En 1910 El magnate de la prensa William Randolph Hearst propietario de emisoras de radio, la mayor cadena de periódicos de EE UU y de su propia agencia de noticias. Su prensa estaba dedicada al sensacionalismo, además, por su ideología de corte ultraderechista dio cobertura a la propaganda nazi mediante sus medios de comunicación tras ser recibido por Hitler en 1934. También era propietario de la principal empresa maderera del país y latifundista en Chihuahua (México).
El cáñamo venía siendo utilizado tradicionalmente en la industria, como materia prima para la producción de papel, cuerdas y tela.
En 1917 George Schlichten inventó la máquina descorticadora (Herer, 1999:49), que iba a servir para recolectar de manera mucho más eficaz el cáñamo, evitando así los días en remojo y las molestias consiguientes.
Schlichten había gastado ya en 20 años 400.000 dólares para crear el descorticador.
- La nueva máquina separaba las fibras duras de las blandas en un tiempo récord. La invención de la descorticadora suponía una fuerte amenaza para la industria del algodón, que estaba fuertemente ligada con los sectores políticos más influyentes, éstos junto con los medios de comunicación ligados a la industria maderera potenciaron la idea del cáñamo maldito y fomentaron la prohibición con leyes restrictivas del uso del cáñamo.
Desde los medios de comunicación de Hearst y los de El Paso (Texas) se empezaron a difundir una serie de mentiras como que fumar marihuana convertía a los mexicanos en asesinos.
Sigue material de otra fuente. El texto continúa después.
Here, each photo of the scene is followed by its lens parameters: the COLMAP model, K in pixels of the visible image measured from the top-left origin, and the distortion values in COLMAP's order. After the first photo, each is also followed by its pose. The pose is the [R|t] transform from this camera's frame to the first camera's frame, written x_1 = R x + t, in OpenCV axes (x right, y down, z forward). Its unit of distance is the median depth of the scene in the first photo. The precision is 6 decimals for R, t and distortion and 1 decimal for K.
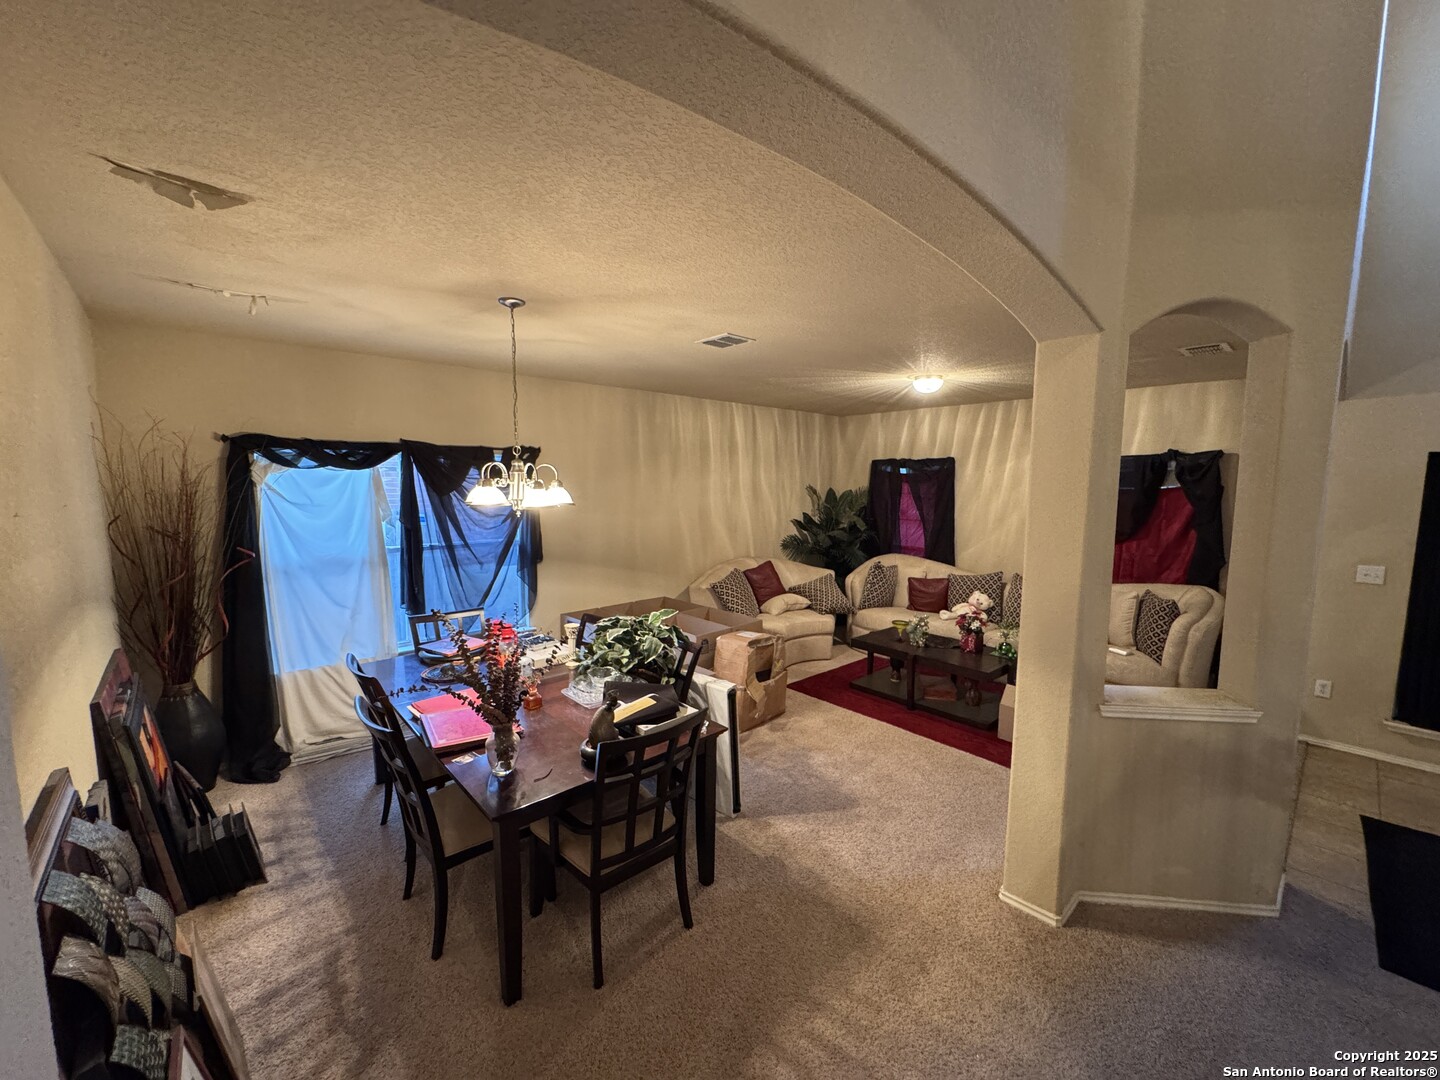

La presión mediática condujo a que se aprobara la Ordenanza de El Paso de 1914 prohibiendo la venta y posesión de marihuana. Dicha ley se llenó de tintes racistas al ser utilizada para controlar a los mexicanos. Cinco años después se prohibió el cannabis en todo el estado. En 1915 se hicieron las primeras leyes estatales que prohibían también el cannabis en California y Utah.